* [Work to complete] When scanning the data, count every line with "lists" in it, and report only the resulting number.

* [Data for this task]
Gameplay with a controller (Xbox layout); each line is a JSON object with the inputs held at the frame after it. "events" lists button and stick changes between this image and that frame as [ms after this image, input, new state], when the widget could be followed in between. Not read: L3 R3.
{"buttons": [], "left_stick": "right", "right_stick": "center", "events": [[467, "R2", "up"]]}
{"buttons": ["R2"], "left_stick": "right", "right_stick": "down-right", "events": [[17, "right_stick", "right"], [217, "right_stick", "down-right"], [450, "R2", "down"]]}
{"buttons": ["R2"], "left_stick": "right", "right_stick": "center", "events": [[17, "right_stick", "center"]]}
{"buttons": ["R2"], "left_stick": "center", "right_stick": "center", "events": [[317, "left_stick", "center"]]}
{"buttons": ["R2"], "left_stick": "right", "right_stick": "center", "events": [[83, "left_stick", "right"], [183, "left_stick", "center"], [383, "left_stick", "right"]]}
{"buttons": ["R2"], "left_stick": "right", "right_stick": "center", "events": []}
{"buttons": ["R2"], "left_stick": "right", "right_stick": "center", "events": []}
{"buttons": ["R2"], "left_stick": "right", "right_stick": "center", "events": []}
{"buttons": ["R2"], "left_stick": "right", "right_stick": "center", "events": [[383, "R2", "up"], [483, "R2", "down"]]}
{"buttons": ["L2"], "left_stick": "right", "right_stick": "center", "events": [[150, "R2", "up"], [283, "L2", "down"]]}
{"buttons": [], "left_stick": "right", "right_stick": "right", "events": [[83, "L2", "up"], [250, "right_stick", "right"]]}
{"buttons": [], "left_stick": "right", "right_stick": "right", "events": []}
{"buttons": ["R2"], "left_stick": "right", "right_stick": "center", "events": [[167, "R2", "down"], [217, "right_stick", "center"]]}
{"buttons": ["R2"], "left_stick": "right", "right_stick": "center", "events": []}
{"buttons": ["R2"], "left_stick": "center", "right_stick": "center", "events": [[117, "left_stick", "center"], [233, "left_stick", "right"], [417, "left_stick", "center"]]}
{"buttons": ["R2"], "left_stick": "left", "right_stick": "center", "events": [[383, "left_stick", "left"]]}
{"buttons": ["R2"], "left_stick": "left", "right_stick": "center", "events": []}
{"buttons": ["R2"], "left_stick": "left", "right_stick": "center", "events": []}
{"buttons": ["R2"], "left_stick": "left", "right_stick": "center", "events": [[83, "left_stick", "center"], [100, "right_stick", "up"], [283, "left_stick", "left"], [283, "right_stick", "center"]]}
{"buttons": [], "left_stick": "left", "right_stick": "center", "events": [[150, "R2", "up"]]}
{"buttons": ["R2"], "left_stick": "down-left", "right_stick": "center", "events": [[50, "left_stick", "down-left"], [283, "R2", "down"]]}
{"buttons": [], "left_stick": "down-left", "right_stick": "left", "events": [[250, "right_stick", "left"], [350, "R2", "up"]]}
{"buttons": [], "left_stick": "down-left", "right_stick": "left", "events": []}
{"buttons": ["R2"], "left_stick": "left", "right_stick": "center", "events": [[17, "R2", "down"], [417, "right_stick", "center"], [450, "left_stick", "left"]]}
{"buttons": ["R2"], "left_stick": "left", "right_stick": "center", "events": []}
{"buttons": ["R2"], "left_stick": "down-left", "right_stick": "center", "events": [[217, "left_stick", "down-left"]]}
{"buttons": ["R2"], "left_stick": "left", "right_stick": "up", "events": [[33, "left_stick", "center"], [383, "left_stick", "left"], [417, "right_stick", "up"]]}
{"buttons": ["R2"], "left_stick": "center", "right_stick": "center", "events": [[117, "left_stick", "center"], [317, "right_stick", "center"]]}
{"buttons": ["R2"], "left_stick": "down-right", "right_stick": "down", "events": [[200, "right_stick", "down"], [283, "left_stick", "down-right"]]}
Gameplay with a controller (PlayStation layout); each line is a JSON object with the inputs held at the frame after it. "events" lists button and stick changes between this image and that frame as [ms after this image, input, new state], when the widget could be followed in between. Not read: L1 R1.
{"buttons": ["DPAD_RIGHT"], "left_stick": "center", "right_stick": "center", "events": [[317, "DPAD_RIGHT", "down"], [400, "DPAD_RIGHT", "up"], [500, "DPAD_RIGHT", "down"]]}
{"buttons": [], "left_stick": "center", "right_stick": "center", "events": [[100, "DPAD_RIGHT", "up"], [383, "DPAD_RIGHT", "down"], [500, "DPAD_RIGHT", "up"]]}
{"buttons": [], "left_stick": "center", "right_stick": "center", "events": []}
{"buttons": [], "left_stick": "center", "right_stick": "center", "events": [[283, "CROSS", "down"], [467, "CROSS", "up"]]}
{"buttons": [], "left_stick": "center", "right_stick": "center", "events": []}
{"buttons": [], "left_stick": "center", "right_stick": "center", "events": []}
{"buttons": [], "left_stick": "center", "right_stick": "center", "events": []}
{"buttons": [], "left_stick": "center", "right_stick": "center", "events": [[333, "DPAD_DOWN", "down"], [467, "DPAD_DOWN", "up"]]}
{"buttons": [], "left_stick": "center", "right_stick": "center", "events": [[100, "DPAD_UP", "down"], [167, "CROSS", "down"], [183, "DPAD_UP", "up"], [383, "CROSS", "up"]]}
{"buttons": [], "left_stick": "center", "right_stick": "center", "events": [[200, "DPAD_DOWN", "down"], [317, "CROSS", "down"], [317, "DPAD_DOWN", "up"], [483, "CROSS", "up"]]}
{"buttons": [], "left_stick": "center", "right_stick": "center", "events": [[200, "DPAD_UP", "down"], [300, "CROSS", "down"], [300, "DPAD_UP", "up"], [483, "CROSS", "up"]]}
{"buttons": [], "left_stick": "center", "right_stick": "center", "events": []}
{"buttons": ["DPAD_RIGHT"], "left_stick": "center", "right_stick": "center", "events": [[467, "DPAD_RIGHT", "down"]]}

* [Exercise solution] 2